INSTRUÇÃO DA TAREFA A: Relacione os frigoríficos listados em bolsa cujas perdas financeiras são somadas na notícia sobre a crise.
INSTRUÇÃO DA TAREFA B: Segundo a notícia sobre a crise dos frigoríficos, qual foi a perda financeira do JBS no primeiro trimestre?
INSTRUÇÃO DA TAREFA C: Transcreva da notícia sobre a crise dos frigoríficos o trecho que começa em "Perdas financeiras, prejuízos" e vai até "lideram as perdas.", inclusive.

TRECHO DO TEXTO:

· · ·

Crise traz perda financeira de R$ 1,1 bi aos frigoríficos

19/05/2009

Crise traz perda financeira de R$ 1,1 bi aos frigoríficos

 


Perdas financeiras, prejuízos e aumento do nível de endividamento. Esse é o saldo do fatídico primeiro trimestre do ano dos frigoríficos brasileiros, pelo menos, os listados em bolsa. Juntos, Marfrig, Minerva e JBS somam perdas financeiras de R$ 660 milhões entre janeiro e março. Se considerar todo o período de crise, ou seja, desde o quarto trimestre de 2008, esse valor quase duplica, para R$ 1,1 bilhão. Pagamento de juros de dívidas e perdas com operações de hedge lideram as perdas.

Até por conta do seu porte, o JBS é que teve a maior perda financeira entre as três companhias. No primeiro trimestre foram R$ 446,6 milhões, dos quais cerca de R$ 300 milhões com perdas em contratos de derivativos cambiais que ficaram descobertos com o cancelamento de contratos e devolução de cargas de importadores. Em igual período de 2008, o resultado financeiro da JBS ficou negativo em R$ 31,4 milhões, menos de 10% da perda ocorrida em 2009. No acumulado da crise (desde outubro), o JBS R$ 685 milhões em perdas financeiras.

O Marfrig, o segundo maior frigorífico de abate de bovinos do País, teve resultados financeiros maiores do que os do JBS. O desempenho foi negativo em R$ 854 milhões desde outubro do ano passado (quando a crise mundial se agravou), até o final de março. O valor - que em parte não tem efeito caixa, somente mostra resultado da variação cambial nas dívidas futuras em moeda estrangeira - é equivalente a quase toda a geração de caixa da companhia em 2008 (Ebitda - lucro antes de juros, impostos, depreciações e amortizações) que foi de R$ 884,354 milhões.

· · ·

MATERIAL EXTRAÍDO:
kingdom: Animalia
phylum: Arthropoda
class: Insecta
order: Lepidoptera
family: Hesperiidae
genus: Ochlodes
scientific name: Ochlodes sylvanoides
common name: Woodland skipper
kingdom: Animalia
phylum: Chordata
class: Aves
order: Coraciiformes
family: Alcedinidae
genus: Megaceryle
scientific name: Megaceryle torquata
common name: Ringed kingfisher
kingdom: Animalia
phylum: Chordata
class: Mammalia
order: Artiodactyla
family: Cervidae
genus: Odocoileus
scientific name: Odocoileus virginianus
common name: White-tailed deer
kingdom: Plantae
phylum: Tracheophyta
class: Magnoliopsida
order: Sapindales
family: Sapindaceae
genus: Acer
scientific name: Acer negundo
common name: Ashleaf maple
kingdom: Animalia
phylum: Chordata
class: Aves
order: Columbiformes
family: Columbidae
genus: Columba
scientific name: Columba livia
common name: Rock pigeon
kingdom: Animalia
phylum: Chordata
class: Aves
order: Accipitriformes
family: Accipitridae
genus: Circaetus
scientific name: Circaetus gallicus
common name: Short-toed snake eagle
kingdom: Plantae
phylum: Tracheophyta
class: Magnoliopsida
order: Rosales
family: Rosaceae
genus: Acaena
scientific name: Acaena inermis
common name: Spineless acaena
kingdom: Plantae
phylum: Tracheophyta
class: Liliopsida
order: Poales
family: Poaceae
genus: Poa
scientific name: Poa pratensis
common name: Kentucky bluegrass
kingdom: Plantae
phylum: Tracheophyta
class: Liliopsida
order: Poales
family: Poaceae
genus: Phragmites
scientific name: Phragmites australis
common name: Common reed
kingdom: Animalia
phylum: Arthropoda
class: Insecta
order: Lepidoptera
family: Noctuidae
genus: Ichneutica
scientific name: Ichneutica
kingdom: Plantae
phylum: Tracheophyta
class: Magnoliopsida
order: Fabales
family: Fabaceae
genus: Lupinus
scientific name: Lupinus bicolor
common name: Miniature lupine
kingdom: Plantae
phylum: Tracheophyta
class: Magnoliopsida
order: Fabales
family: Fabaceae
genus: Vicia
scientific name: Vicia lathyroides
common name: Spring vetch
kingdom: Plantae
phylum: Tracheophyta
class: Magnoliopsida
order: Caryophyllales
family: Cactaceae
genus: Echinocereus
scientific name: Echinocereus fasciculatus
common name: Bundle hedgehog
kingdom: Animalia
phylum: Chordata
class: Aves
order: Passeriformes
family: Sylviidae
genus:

· · ·

SOLUÇÃO DO EXERCÍCIO A: Marfrig, Minerva e JBS.

SOLUÇÃO DO EXERCÍCIO B: R$ 446,6 milhões.

SOLUÇÃO DO EXERCÍCIO C:
Perdas financeiras, prejuízos e aumento do nível de endividamento. Esse é o saldo do fatídico primeiro trimestre do ano dos frigoríficos brasileiros, pelo menos, os listados em bolsa. Juntos, Marfrig, Minerva e JBS somam perdas financeiras de R$ 660 milhões entre janeiro e março. Se considerar todo o período de crise, ou seja, desde o quarto trimestre de 2008, esse valor quase duplica, para R$ 1,1 bilhão. Pagamento de juros de dívidas e perdas com operações de hedge lideram as perdas.